D’un parti qui détenait l’essentiel du pouvoir, il ne subsiste aujourd’hui que des dirigeants en fuite dans certains pays, ainsi que des sympathisants de second rang, souvent en désaccord avec le leadership de Rached Ghannouchi et son équipe (Harouni, Laârayedh, entre autres).
Cette situation dans laquelle se trouve le parti s’explique principalement par deux principaux facteurs. Le premier tient d’une politique d’ambiguïté et de double langage menée par ses dirigeants, ce qui explique d’ailleurs le refus de rompre avec les anciennes doctrines remontant au 6 juin 1981, date de création clandestine du MTI.
D’ailleurs, sa transformation en parti civil, annoncée en fanfare en mai 2016 lors du 10e congrès du parti, n’a été qu’une évolution de façade, sans réelles mutations structurelles. Rached Ghannouchi, accusé par ses détracteurs de nourrir une hubris débridée, a sciemment retardé la tenue d’un congrès électif, malgré les critiques croissantes au sein du parti et les tensions liées au refus de renouvellement de ses instances dirigeantes. Il a ainsi perpétué une logique du « je suis, j’y reste », en dépit de son âge avancé.
Le second facteur est plus structurel. Le parti ne disposait pas d’une organisation interne pleinement transparente et institutionnalisée. Il était, selon plusieurs observateurs, structuré autour de cercles parallèles de direction, en grande partie inconnus de la base militante, et impliqués dans des activités « clandestines » présumées, notamment d’espionnage, de manipulation politique, de blanchiment d’argent. À cela s’ajoutaient des relations tenues secrètes avec diverses sources de financement en dehors du pays.
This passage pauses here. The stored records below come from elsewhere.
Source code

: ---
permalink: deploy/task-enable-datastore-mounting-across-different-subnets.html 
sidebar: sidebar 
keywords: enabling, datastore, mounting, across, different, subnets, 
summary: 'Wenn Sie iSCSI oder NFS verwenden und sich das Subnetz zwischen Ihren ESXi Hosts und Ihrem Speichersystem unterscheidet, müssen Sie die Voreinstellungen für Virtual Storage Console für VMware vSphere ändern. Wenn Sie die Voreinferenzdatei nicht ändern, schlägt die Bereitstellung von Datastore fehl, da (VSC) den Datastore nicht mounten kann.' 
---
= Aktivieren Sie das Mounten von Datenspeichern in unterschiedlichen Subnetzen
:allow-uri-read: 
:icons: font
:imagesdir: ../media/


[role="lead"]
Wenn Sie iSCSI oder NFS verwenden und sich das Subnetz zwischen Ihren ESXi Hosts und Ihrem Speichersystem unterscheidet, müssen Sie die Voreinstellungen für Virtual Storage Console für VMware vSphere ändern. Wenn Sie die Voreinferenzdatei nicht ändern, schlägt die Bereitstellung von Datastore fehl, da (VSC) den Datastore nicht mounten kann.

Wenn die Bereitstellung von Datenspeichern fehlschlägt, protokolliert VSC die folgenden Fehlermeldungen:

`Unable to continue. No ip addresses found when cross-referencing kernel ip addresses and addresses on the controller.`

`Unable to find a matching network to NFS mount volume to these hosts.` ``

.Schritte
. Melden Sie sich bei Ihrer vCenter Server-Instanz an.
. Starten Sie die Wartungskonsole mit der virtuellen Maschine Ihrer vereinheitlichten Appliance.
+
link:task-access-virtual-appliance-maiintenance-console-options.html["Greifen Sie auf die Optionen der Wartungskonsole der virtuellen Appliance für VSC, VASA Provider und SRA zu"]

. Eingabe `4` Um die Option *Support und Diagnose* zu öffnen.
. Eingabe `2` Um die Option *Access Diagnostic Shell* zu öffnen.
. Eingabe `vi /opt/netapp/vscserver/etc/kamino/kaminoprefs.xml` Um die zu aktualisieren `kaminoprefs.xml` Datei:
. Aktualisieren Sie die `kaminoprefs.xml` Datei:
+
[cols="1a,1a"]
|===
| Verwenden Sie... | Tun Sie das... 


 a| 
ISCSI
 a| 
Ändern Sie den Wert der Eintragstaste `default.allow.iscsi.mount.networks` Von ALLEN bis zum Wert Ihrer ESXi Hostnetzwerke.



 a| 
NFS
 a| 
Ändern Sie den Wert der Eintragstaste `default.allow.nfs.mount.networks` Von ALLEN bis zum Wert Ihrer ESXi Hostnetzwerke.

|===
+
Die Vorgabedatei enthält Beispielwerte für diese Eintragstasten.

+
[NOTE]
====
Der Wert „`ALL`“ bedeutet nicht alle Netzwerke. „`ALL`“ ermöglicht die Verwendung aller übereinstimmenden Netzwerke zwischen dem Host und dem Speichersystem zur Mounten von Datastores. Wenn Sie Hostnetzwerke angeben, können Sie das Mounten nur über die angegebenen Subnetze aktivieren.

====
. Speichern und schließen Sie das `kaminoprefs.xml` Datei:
Ces réseaux auraient été identifiés par les services de sécurité, tant sous le régime de Ben Ali qu’après 2011. L’existence d’un « appareil secret » aurait ainsi perduré bien après la révolution, sans rupture réelle avec certaines pratiques héritées de l’avant-2011.
Ennahdha n’a jamais pu rompre le cordon ombilical avec les réseaux et les méthodes hérités de la clandestinité. Malgré le changement de contexte politique après 2011, il a continué à s’entourer de personnalités dont certaines se sont retrouvées au cœur de lourdes affaires judiciaires.
C’est surtout le cas de Mustapha Khedher (actuellement en fuite), condamné récemment à la réclusion à perpétuité assortie de 96 ans de prison dans l’affaire de l’« appareil secret » d’Ennahdha et cité dans plusieurs autres dossiers, dont ceux relatifs à l’assassinat de Chokri Belaïd et Mohamed Brahmi.
Certes, comme le veut l’adage, on ne change pas une équipe qui gagne. Mais il est tout aussi vrai qu’aucune équipe ne peut continuer à gagner indéfiniment sans se renouveler. Ni Rached Ghannouchi ni son entourage dirigeant n’ont compris qu’après 2011, que les réalités avaient profondément changé et qu’il était temps de passer le relais à une nouvelle génération. La même erreur est commise par ceux qui croient pouvoir modifier les rapports de force internes en s’appuyant sur des acteurs étrangers.